105, 112, 119, …, 994
Let 994 be the nth term of this A.P.
a = 105
d = 7
a_n = 994
n = ?
a_n = a + (n − 1) d
994 = 105 + (n − 1) 7
889 = (n − 1) 7
(n − 1) = 127
n = 128
Therefore, 128 three-digit numbers are divisible by 7.

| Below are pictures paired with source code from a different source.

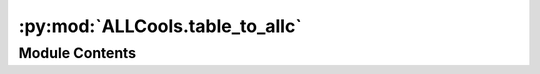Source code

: :py:mod:`ALLCools.table_to_allc`
================================

.. py:module:: ALLCools.table_to_allc


Module Contents
---------------

.. py:function:: mode_mc_cov(table, mc, cov)


.. py:function:: mode_mc_uc(table, mc, uc)


.. py:function:: mode_uc_cov(table, uc, cov)


.. py:function:: mode_mc_frac_cov(table, mc_frac, cov)


.. py:function:: mode_mc_frac_mc(table, mc_frac, mc)


.. py:function:: mode_mc_frac_uc(table, mc_frac, uc)


.. py:function:: mode_mc_frac_pseudo_count(table, mc_frac, pseudo_count)


.. py:function:: get_strand(chrom, pos, fasta)


.. py:function:: get_context(chrom, pos, strand, fasta, num_upstream_bases, num_downstream_bases)


.. py:function:: get_strand_and_context(table, chrom, pos, strand, context, fasta_path, num_upstream_bases, num_downstream_bases)


.. py:function:: dataframe_to_allc(table, add_chr=False, chrom=0, pos=1, strand=None, context=None, fasta_path=None, chrom_sizes=None, mc=None, uc=None, cov=None, mc_frac=None, pseudo_count=1, num_upstream_bases=0, num_downstream_bases=2)


.. py:function:: table_to_allc(input_path, output_prefix, sep='\t', header=None, chunk_size=100000, chrom=0, pos=1, strand=None, context=None, mc=None, uc=None, cov=None, mc_frac=None, pseudo_count=1, fasta_path=None, num_upstream_bases=0, num_downstream_bases=2, add_chr=False, sort=True)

First multiple of 4 that is greater than 10 is 12. Next will be 16.
Therefore, 12, 16, 20, 24, …
All these are divisible by 4 and thus, all these are terms of an A.P. with first term as 12 and common difference as 4.
When we divide 250 by 4, the remainder will be 2. Therefore, 250 − 2 = 248 is divisible by 4.
The series is as follows.
12, 16, 20, 24, …, 248
Let 248 be the n^th term of this A.P.
a = 12
d = 4
a_n = 248
a_n = a + (n - 1) d
248 = 12 + (n - 1) × 4
236/4 = n - 1
59  = n - 1
n = 60
Therefore, there are 60 multiples of 4 between 10 and 250.

Or

Multiples of 4 lies between 10 and 250 are 12, 16, 20, ...., 248.
These numbers form an AP with a = 12 and d = 4.
Let number of three-digit numbers divisible by 4 be n, a_n = 248
⇒ a + (n - 1) d = 248
⇒ 12 + (n - 1) × 4 = 248
⇒4(n - 1) = 248
⇒ n - 1 = 59
⇒ n = 60

63, 65, 67, …
a = 63
d = a₂ − a₁ = 65 − 63 = 2
n^th term of this A.P. = a_n = a + (n − 1) d
a_n= 63 + (n − 1) 2 = 63 + 2n − 2
a_n = 61 + 2n ... (i)
3, 10, 17, …
a = 3
d = a₂ − a₁ = 10 − 3 = 7
n^th term of this A.P. = 3 + (n − 1) 7
a_n = 3 + 7n − 7
a_n = 7n − 4 ... (ii)
It is given that, n^th term of these A.P.s are equal to each other.
Equating both these equations, we obtain
61 + 2n = 7n − 4
61 + 4 = 5n
5n = 65
n = 13
Therefore, 13^th terms of both these A.P.s are equal to each other. 

a₃ = 16

a + (3 − 1) d = 16
a + 2d = 16 ... (i)
a₇ − a₅ = 12
[a+ (7 − 1) d] − [a + (5 − 1) d]= 12
(a + 6d) − (a + 4d) = 12
2d = 12
d = 6
From equation (i), we get,
a + 2 (6) = 16
a + 12 = 16
a = 4
Therefore, A.P. will be
4, 10, 16, 22, …

Given A.P. is
3, 8, 13, …, 253
Common difference for this A.P. is 5.
Therefore, this A.P. can be written in reverse order as
253, 248, 243, …, 13, 8, 5
For this A.P.,
a = 253
d = 248 − 253 = −5
n = 20
a₂₀ = a + (20 − 1) d
a₂₀ = 253 + (19) (−5)
a₂₀ = 253 − 95
a = 158
Therefore, 20^th term from the last term is 158.